## begin
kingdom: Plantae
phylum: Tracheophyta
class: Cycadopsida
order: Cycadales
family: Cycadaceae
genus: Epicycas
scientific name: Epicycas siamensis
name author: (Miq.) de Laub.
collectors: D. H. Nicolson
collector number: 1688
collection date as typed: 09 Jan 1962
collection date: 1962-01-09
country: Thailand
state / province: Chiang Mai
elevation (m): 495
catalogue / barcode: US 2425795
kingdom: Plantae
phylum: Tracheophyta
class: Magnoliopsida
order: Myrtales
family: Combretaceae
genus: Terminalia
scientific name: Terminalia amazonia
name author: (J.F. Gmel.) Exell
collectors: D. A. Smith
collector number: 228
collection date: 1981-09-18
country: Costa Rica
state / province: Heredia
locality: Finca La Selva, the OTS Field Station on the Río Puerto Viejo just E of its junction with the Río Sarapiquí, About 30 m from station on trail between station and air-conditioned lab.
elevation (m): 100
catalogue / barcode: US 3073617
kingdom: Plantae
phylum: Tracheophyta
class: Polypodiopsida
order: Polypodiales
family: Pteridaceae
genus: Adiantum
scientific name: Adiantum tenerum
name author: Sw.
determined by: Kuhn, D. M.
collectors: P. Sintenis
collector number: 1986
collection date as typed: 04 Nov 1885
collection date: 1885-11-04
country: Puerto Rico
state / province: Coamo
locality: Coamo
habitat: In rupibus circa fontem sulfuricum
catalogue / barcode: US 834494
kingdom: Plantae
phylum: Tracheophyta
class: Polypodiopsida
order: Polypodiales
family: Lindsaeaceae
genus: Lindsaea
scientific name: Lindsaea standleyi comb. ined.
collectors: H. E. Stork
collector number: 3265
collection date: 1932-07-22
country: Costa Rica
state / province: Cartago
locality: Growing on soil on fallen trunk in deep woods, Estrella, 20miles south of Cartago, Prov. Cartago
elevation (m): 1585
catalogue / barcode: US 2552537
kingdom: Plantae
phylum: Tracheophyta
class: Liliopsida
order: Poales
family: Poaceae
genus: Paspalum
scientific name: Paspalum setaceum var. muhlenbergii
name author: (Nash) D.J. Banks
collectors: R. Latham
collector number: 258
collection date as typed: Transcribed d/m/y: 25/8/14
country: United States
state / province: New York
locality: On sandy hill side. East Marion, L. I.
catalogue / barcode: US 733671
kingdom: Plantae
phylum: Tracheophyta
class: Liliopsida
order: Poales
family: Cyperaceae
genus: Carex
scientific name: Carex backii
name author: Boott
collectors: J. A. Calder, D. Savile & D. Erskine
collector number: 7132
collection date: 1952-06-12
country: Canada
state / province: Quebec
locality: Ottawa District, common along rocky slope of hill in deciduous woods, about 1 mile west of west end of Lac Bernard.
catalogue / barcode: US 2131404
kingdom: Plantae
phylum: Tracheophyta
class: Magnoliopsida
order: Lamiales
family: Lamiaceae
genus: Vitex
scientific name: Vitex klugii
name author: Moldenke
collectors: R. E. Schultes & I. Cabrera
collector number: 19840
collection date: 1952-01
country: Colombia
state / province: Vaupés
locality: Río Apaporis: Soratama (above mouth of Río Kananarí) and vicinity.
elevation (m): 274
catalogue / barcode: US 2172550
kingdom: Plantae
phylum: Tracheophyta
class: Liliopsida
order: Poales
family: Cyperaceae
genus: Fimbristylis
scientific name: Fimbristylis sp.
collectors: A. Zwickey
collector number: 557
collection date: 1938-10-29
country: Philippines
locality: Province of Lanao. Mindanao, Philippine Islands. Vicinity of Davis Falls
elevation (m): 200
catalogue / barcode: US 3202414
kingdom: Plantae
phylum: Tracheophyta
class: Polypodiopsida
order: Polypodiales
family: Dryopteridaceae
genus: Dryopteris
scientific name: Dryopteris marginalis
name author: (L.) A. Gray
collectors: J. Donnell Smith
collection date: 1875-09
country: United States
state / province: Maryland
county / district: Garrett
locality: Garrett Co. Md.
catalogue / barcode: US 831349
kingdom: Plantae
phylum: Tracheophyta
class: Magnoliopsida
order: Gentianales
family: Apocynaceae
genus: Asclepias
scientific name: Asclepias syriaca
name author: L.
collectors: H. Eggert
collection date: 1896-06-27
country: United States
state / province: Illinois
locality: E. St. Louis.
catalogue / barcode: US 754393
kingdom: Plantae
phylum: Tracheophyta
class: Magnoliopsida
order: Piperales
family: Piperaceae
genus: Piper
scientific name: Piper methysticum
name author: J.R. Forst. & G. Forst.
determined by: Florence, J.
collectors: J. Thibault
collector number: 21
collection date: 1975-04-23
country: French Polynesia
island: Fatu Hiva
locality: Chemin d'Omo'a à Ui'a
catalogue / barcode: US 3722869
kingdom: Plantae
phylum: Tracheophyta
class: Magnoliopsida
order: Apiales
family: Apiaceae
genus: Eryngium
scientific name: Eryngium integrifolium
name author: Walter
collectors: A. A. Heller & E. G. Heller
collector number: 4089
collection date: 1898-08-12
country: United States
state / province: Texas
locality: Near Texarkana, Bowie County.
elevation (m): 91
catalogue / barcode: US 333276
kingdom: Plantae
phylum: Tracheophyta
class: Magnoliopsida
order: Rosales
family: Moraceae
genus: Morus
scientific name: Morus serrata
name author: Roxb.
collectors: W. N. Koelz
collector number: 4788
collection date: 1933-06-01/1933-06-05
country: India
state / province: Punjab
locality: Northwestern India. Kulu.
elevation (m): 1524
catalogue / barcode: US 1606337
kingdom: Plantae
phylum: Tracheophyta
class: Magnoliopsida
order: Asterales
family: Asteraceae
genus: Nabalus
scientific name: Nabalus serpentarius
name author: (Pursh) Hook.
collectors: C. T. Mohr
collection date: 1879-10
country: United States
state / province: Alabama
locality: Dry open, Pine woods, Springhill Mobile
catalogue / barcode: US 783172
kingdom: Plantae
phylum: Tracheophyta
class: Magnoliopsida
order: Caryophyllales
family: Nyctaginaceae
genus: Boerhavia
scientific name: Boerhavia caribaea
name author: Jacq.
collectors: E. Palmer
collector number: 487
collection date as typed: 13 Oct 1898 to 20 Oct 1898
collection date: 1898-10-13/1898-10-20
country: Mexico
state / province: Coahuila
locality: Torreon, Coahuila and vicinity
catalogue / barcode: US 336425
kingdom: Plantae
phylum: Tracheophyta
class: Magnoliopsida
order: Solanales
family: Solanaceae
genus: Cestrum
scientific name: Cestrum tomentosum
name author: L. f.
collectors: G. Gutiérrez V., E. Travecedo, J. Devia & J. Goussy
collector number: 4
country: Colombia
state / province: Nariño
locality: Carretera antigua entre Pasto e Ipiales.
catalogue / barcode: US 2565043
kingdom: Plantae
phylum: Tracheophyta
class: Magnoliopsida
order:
## end
> **PROBLEM**:
Starting with the line with "collection date: 1952-01" and going on through the line with "collectors: A. Zwickey", express those lines as a two-column CSV with the headers field and value. Give one row per line, and put each entry in its own quoted field with any line breaks replaced by spaces.

> **ANSWER TO THIS TASK**:
field,value
"collection date:","1952-01"
"country:","Colombia"
"state / province:","Vaupés"
"locality:","Río Apaporis: Soratama (above mouth of Río Kananarí) and vicinity."
"elevation (m):","274"
"catalogue / barcode:","US 2172550"
"kingdom:","Plantae"
"phylum:","Tracheophyta"
"class:","Liliopsida"
"order:","Poales"
"family:","Cyperaceae"
"genus:","Fimbristylis"
"scientific name:","Fimbristylis sp."
"collectors:","A. Zwickey"